Apparent temperature anisotropies due to wave activity in the solar wind

TL;DR

This paper models the effects of large-amplitude plasma waves on particle distributions in the solar wind, explaining observed temperature anisotropies and wave-particle interactions through a kinetic framework validated by spacecraft data.

Contribution

It introduces a new model of velocity distribution functions in a plasma wave, linking wave activity to observed anisotropies and nonresonant interactions in the solar wind.

Findings

High wave activity explains key features of measured particle distributions.

Time-averaging leads to apparent temperature anisotropies.

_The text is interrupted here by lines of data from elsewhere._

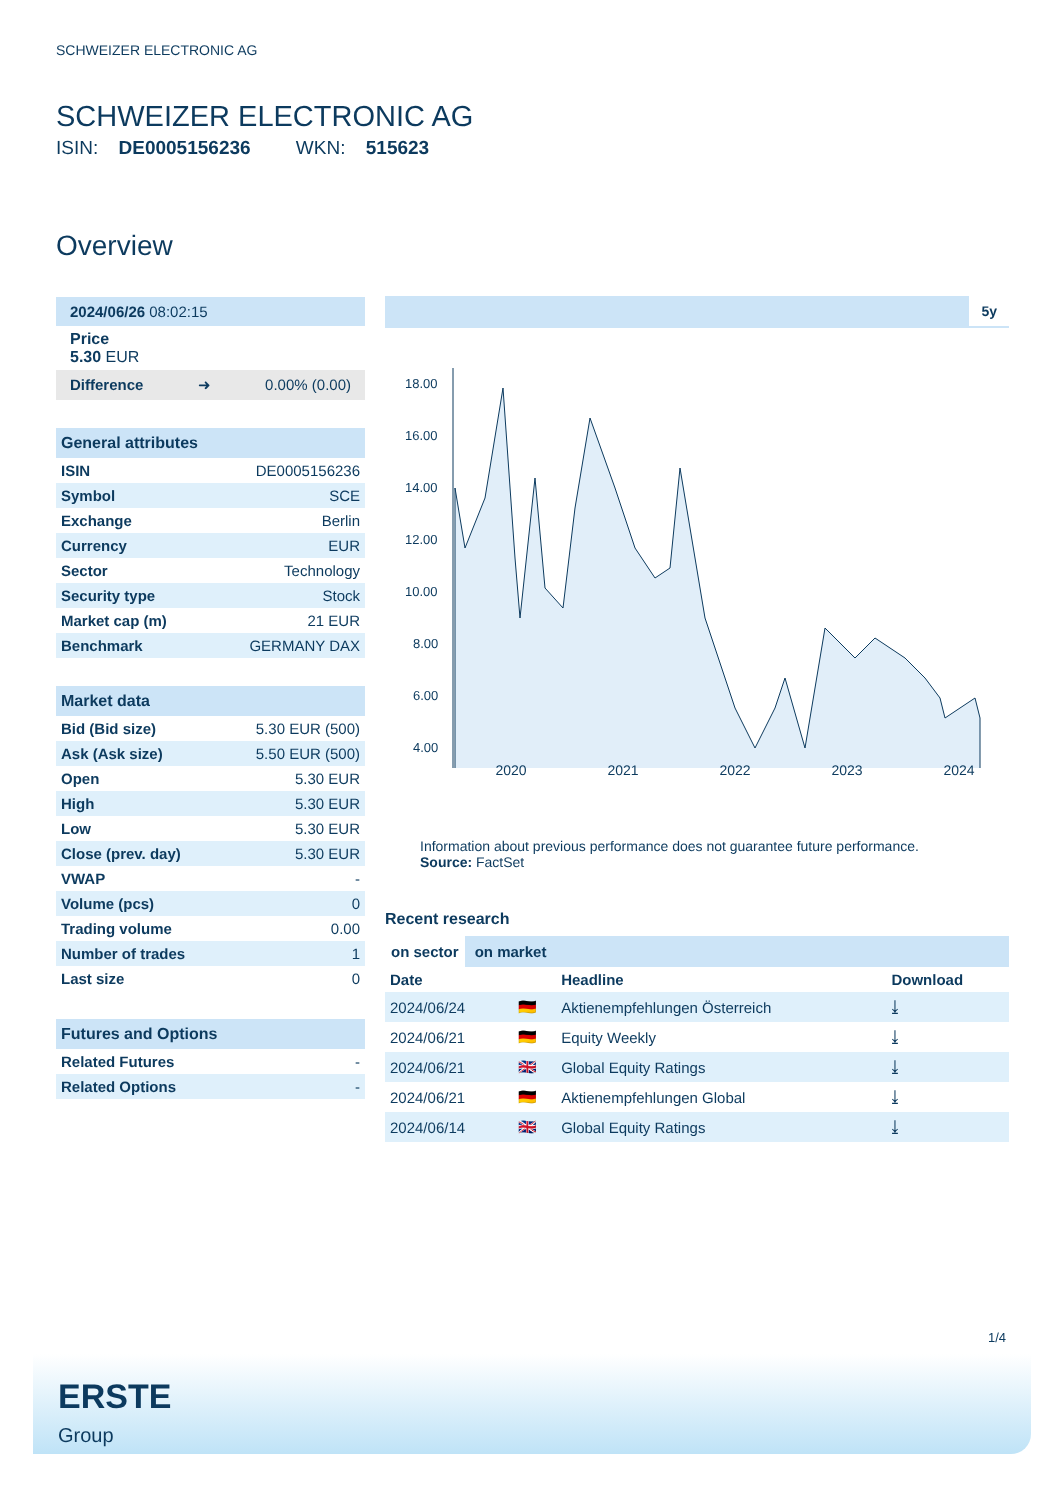SCHWEIZER ELECTRONIC AG
SCHWEIZER ELECTRONIC AG
ISIN: DE0005156236 WKN: 515623
Overview
2024/06/26 08:02:15
Price
5.30 EUR
Difference ➜ 0.00% (0.00)
General attributes
| ISIN | DE0005156236 |
| Symbol | SCE |
| Exchange | Berlin |
| Currency | EUR |
| Sector | Technology |
| Security type | Stock |
| Market cap (m) | 21 EUR |
| Benchmark | GERMANY DAX |
Market data
| Bid (Bid size) | 5.30 EUR (500) |
| Ask (Ask size) | 5.50 EUR (500) |
| Open | 5.30 EUR |
| High | 5.30 EUR |
| Low | 5.30 EUR |
| Close (prev. day) | 5.30 EUR |
| VWAP | - |
| Volume (pcs) | 0 |
| Trading volume | 0.00 |
| Number of trades | 1 |
| Last size | 0 |
Futures and Options
| Related Futures | - |
| Related Options | - |
5y
18.00
16.00
14.00
12.00
10.00
8.00
6.00
4.00
2020 2021 2022 2023 2024
Information about previous performance does not guarantee future performance.
Source: FactSet
Recent research
on sector on market
| Date | | Headline | Download |
| --- | --- | --- | --- |
| 2024/06/24 | 🇩🇪 | Aktienempfehlungen Österreich | ⤓ |
| 2024/06/21 | 🇩🇪 | Equity Weekly | ⤓ |
| 2024/06/21 | 🇬🇧 | Global Equity Ratings | ⤓ |
| 2024/06/21 | 🇩🇪 | Aktienempfehlungen Global | ⤓ |
| 2024/06/14 | 🇬🇧 | Global Equity Ratings | ⤓ |
1/4
ERSTE
Group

Model aligns with Helios spacecraft measurements.

Abstract

The fast solar wind is a collisionless plasma permeated by plasma waves on many different scales. A plasma wave represents the natural interplay between the periodic changes of the electromagnetic field and the associated coherent motions of the plasma particles. In this paper, a model velocity distribution function is derived for a plasma in a single, coherent, large-amplitude wave. This model allows one to study the kinetic effects of wave motions on particle distributions. They are by in-situ spacecraft measured by counting, over a certain sampling time, the particles coming from various directions and having different energies. We compare our results with the measurements by the Helios spacecraft, and thus find that by assuming high wave activity we are able to explain key observed features of the measured distributions within the framework of our model. We also address the recent discussions on nonresonant wave--particle interactions and apparent heating. The applied time-averaging procedure leads to an apparent ion temperature anisotropy which is connected but not identical to the intrinsic temperature of the underlying distribution function.